Na última quinta-feira, 23 de abril, o presidente Luiz Inácio Lula da Silva participou de uma cerimônia em Brasília, no Centro Internacional de Convenções do Brasil (CICB), em comemoração ao Dia Mundial do Livro. O evento foi uma oportunidade para o presidente entregar o 9º Prêmio Vivaleitura, que homenageia projetos significativos na promoção da leitura em todo o território nacional.

Durante a cerimônia, Lula assinou a portaria interministerial que institui o novo Plano Nacional do Livro e Leitura (PNLL) 2026–2036. Esse plano tem como objetivo consolidar e expandir políticas públicas que incentivem o hábito da leitura. Em um discurso marcado pela acessibilidade, Lula destacou a importância do aplicativo MEC Livros, uma biblioteca digital que disponibiliza obras literárias gratuitamente. “Ninguém vai comprar um livro se não tiver dinheiro. Nós temos que fazer as pessoas lerem, mesmo que não possam comprar um livro,” afirmou o presidente, ressaltando a função do Estado em garantir o acesso à cultura.

O ministro da Educação, Leonardo Barchini, também fez menção ao aumento significativo na compra de livros pelo governo, destacando que, enquanto no governo anterior foram adquiridos 29 milhões de livros, já foram comprados 84 milhões sob sua gestão. Por sua vez, a ministra da Cultura, Margareth Menezes, trouxe à tona dados que mostram um crescimento de 3 milhões de consumidores de livros no Brasil, evidenciando a eficácia das iniciativas governamentais.

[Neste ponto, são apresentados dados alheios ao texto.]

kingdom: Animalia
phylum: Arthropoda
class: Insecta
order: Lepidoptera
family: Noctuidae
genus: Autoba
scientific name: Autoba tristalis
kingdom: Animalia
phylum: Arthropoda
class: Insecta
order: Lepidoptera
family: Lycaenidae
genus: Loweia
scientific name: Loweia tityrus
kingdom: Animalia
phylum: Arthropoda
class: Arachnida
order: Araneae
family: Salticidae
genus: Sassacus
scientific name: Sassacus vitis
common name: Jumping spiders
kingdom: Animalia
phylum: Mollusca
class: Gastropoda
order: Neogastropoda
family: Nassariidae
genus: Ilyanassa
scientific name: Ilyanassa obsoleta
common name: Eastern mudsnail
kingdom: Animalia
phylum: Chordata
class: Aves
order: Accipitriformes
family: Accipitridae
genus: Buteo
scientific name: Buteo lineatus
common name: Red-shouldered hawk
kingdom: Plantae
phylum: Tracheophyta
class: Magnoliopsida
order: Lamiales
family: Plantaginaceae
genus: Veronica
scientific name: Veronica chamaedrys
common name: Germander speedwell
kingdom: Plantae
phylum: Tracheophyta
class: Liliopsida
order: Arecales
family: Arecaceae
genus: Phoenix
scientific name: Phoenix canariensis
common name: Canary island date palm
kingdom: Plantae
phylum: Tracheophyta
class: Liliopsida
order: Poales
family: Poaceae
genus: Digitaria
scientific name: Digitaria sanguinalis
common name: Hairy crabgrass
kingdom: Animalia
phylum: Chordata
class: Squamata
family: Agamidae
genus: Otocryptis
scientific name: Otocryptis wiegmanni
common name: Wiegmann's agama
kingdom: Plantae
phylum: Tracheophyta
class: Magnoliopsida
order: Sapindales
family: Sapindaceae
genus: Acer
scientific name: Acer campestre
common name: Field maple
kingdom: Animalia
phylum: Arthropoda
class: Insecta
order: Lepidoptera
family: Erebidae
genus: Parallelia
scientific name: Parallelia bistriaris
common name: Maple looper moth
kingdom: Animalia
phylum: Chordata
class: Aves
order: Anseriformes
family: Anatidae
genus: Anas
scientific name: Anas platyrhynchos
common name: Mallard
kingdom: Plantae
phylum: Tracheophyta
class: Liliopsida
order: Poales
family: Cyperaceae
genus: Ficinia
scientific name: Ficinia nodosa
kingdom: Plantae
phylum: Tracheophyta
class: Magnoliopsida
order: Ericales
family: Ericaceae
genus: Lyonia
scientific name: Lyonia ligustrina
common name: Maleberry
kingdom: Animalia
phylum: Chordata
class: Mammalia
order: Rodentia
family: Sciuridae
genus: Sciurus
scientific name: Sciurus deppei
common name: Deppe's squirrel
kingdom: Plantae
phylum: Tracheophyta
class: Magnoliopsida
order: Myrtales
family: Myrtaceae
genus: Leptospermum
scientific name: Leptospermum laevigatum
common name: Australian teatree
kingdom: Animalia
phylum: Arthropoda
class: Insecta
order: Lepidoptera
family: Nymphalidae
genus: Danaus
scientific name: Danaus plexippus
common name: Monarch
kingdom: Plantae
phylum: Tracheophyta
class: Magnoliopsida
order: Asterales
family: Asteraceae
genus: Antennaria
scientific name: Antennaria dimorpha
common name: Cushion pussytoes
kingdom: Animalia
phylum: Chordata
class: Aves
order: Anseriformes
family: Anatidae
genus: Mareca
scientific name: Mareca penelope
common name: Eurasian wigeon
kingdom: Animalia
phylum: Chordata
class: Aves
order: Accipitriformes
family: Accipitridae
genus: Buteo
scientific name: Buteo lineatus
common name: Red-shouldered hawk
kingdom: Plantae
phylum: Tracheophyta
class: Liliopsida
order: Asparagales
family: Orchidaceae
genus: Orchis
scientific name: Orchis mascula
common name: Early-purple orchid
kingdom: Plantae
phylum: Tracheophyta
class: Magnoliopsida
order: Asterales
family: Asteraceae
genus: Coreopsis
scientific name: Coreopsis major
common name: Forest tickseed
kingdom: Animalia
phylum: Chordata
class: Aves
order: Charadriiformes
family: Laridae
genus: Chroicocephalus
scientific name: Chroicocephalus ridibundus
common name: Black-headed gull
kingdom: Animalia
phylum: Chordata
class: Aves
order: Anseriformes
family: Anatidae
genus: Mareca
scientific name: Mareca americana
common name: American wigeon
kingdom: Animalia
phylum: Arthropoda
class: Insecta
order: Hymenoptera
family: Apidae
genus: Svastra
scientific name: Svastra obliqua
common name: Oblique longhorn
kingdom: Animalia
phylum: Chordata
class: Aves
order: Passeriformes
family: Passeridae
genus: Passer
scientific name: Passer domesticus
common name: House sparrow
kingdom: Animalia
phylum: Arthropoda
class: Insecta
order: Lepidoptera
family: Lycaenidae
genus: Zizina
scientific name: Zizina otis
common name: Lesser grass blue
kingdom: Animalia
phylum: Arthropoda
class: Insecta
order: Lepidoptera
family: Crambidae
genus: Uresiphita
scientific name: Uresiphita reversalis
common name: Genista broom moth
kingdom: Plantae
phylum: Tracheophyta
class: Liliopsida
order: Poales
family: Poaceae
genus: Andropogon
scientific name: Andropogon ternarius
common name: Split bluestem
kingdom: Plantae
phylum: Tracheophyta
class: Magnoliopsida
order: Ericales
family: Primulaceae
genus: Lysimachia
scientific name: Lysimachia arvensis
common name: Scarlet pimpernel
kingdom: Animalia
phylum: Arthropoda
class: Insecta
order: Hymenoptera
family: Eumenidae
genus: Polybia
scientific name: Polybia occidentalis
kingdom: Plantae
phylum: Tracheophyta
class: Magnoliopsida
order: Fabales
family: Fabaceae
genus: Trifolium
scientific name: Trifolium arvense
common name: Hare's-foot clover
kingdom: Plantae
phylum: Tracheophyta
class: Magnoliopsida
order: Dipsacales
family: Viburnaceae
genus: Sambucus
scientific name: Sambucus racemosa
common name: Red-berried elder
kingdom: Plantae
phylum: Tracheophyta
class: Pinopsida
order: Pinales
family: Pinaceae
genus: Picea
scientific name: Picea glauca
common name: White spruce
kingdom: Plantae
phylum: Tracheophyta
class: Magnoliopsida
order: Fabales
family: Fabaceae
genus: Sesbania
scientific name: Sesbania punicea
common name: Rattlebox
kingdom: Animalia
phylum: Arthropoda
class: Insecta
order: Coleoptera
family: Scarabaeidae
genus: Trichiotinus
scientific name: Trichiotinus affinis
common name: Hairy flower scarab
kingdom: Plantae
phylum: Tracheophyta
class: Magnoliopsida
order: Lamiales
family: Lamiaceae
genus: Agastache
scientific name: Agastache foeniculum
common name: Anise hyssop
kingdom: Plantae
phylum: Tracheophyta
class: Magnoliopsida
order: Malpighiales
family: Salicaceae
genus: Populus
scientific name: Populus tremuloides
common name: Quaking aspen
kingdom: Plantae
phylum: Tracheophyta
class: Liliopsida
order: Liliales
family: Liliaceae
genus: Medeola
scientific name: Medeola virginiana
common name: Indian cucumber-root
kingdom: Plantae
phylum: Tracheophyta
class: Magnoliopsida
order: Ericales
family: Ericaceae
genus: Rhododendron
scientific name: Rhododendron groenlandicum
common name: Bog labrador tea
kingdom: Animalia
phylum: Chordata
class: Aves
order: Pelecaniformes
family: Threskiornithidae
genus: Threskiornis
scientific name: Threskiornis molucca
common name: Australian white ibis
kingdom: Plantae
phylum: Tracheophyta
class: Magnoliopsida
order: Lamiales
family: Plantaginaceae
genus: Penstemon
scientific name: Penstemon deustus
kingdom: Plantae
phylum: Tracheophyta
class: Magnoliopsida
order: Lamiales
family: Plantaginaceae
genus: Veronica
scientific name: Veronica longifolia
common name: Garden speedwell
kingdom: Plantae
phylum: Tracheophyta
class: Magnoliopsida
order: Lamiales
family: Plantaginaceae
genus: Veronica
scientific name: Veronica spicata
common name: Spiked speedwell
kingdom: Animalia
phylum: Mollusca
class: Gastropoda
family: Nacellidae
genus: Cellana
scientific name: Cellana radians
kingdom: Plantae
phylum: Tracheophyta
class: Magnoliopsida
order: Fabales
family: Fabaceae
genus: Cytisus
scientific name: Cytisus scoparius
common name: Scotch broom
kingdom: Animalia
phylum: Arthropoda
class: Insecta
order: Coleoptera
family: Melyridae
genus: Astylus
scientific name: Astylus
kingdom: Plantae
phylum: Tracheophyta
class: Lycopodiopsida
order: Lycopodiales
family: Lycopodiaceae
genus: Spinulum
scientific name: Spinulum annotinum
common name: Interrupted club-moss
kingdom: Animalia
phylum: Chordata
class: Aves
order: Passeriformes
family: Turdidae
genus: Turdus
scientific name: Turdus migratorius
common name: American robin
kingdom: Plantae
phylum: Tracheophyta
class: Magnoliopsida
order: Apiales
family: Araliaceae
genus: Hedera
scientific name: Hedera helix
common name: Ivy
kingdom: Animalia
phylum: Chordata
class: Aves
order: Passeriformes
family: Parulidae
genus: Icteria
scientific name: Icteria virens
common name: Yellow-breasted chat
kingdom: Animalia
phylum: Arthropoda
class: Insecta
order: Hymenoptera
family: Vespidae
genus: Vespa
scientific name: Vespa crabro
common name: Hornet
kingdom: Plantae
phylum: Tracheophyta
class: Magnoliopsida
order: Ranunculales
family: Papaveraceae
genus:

O 9º Prêmio Vivaleitura recebeu 1.848 inscrições, com projetos de diversas categorias, como bibliotecas públicas, escolas e práticas de leitura em espaços diversos. Os vencedores de cada categoria receberão R$ 50 mil, enquanto os projetos classificados entre o segundo e o quinto lugar ganharão R$ 15 mil cada, totalizando R$ 550 mil em premiações.

Entre as iniciativas premiadas, destacam-se o Projeto Moara, que fortalece bibliotecas na Amazônia, e o projeto Narrativas Subterrâneas, que incentiva a escrita de mulheres negras e periféricas. Essas ações não apenas reconhecem o trabalho feito em prol da leitura, mas também contribuem para a formação de leitores críticos e engajados.

O novo PNLL não se limita apenas à promoção da leitura, mas também visa fortalecer as bibliotecas públicas e comunitárias, além de integrar ações educacionais e culturais. Historicamente, o Brasil viu um aumento no índice de leitura de 1,8 para 4,7 livros por habitante ao ano, e a expectativa é que esse número cresça ainda mais até 2035.

Com essas ações, o governo busca transformar o cenário literário do país, democratizando o acesso à leitura e promovendo uma cultura mais inclusiva. Em um momento em que a educação e a cultura são fundamentais para o desenvolvimento social, as iniciativas de Lula e sua equipe representam um passo significativo rumo a um Brasil mais leitor.